Dans le film, la maman d'un autre résident du centre raconte elle aussi son désarroi dans le micro qui lui est tendu. «En tournant ce film, je me suis sentie utile. Il y a un an, j'ai été marraine de la Journée de l'autisme et je me suis rendu compte alors que cette situation concerne plein de gens, explique encore Sandrine Bonnaire. Cela m'a alors convaincue de faire ce film.»
Selon l'Inserm, on compte 40 000 enfants et adolescents autistes et environ le même nombre d'autistes adultes. Les troubles mentaux touchent en France plus d'un million d'enfants et d'adolescents.
«Nous n'avions pas mesuré la part thérapeutique de notre projet pour Sabine, mais je crois qu'il lui a donné de la dignité, il lui a fait du bien en tous cas.»
Sensibiliser le regard des autres et faire bouger les pouvoirs publics sur la nécessaire création de « lieux de vie » pour les personnes atteintes d'autisme, tel est le double message du film de Sandrine Bonnaire. Elle a d'ailleurs poussé les portes de l'Elysée mercredi dernier pour un entretien avec le président de la République. «Les handicapés qui ont un trouble du développement doivent pouvoir vivre dans de petites unités», plus propices à leur épanouissement et qui, par ailleurs, «coûtent moins cher que l'hôpital». «Ce sont des personnes qui ne guériront pas mais qui peuvent aller mieux s'il y a une meilleure prise en charge, avec des gens formés, des éducateurs spécialisés, et surtout des lieux qui ne ressemblent pas aux hôpitaux.» On ignore encore quelle suite les services de Nicolas Sarkozy donneront au signal d'alarme tiré par la comédienne. Elle doit aussi rencontrer Xavier Bertrand, le ministre du Travail, des Relations sociales et de la Solidarité.

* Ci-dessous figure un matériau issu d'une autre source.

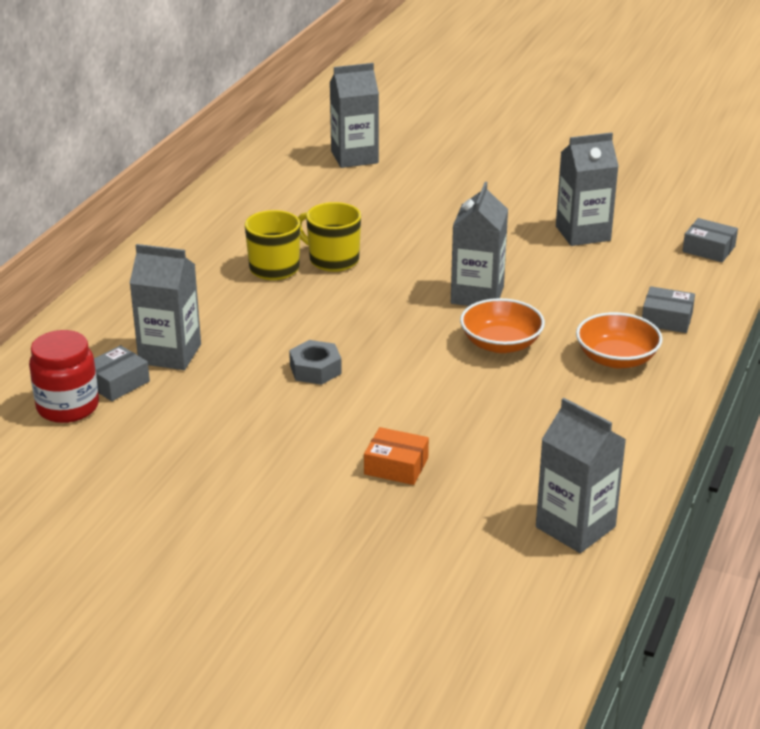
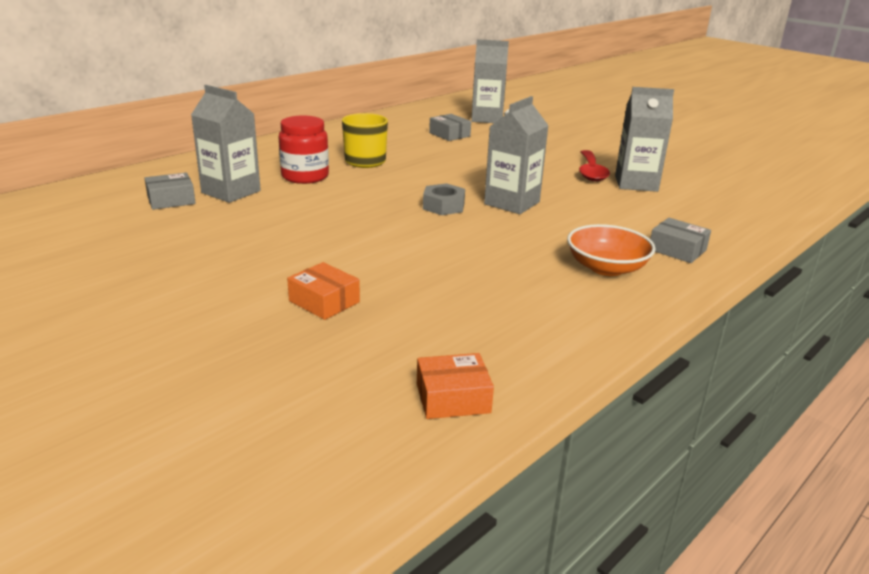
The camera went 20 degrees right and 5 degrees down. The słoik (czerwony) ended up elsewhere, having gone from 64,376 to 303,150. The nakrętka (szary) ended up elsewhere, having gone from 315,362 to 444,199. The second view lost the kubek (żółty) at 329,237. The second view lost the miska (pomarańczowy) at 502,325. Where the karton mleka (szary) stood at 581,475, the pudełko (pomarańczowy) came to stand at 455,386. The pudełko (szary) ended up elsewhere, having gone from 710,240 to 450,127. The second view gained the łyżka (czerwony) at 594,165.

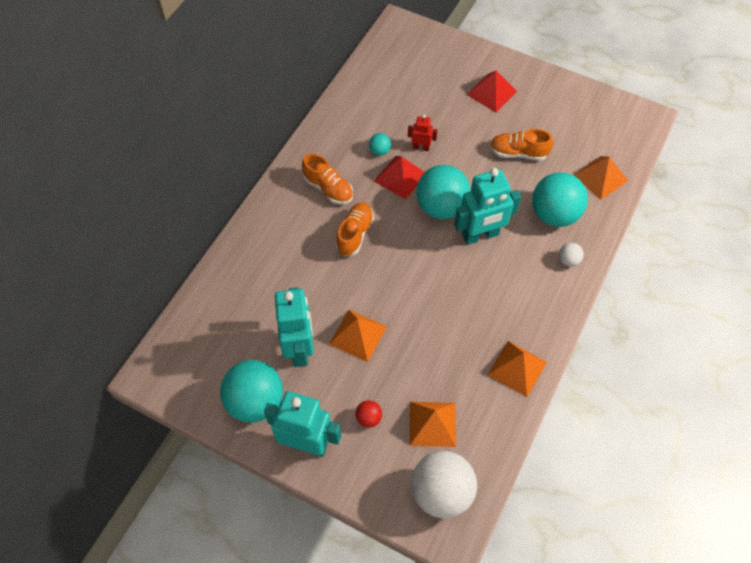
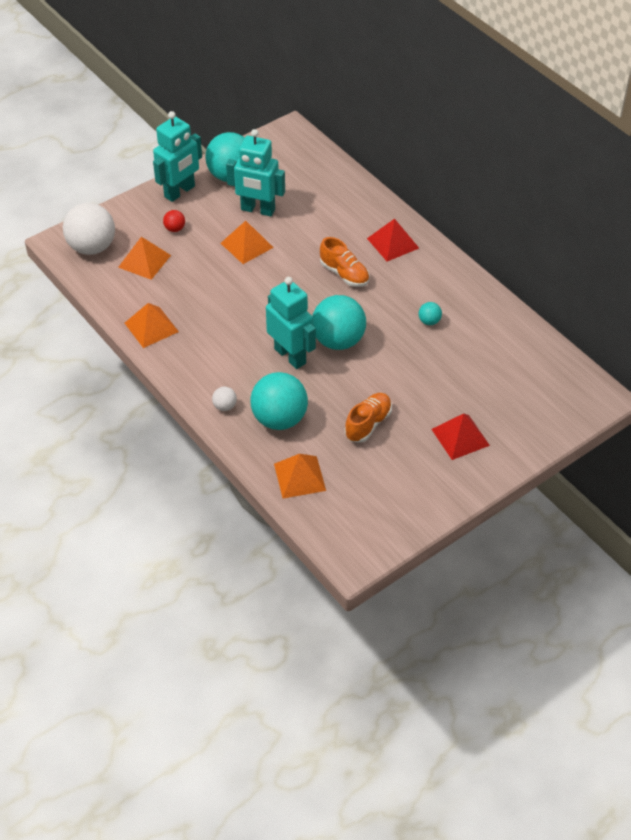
The camera went 115 degrees right and 10 degrees down. The second view lost the but (pomarańczowy) at 327,179. The piramida (czerwony) ended up elsewhere, having gone from 399,178 to 393,240. The second view lost the robot (czerwony) at 423,132. The robot (turkusowy) at 487,206 ended up facing another way, 135 degrees clockwise from before.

«Beaucoup de centres existent mais ils ne sont pas médicalisés. Ces centres-là ne sont pas valables pour des gens comme ma soeur qui sont en crise parfois et ont besoin d'un soutien hospitalier», plaide la comédienne.
Le film a été sélectionné à la Quinzaine des réalisateurs au festival de Cannes et a reçu le prix de la Fipresci (Fédération internationale de la presse cinéma). Il sera diffusé le 14 septembre à 20 h 55 sur France 3. Une sortie en salle est prévue au début de 2008.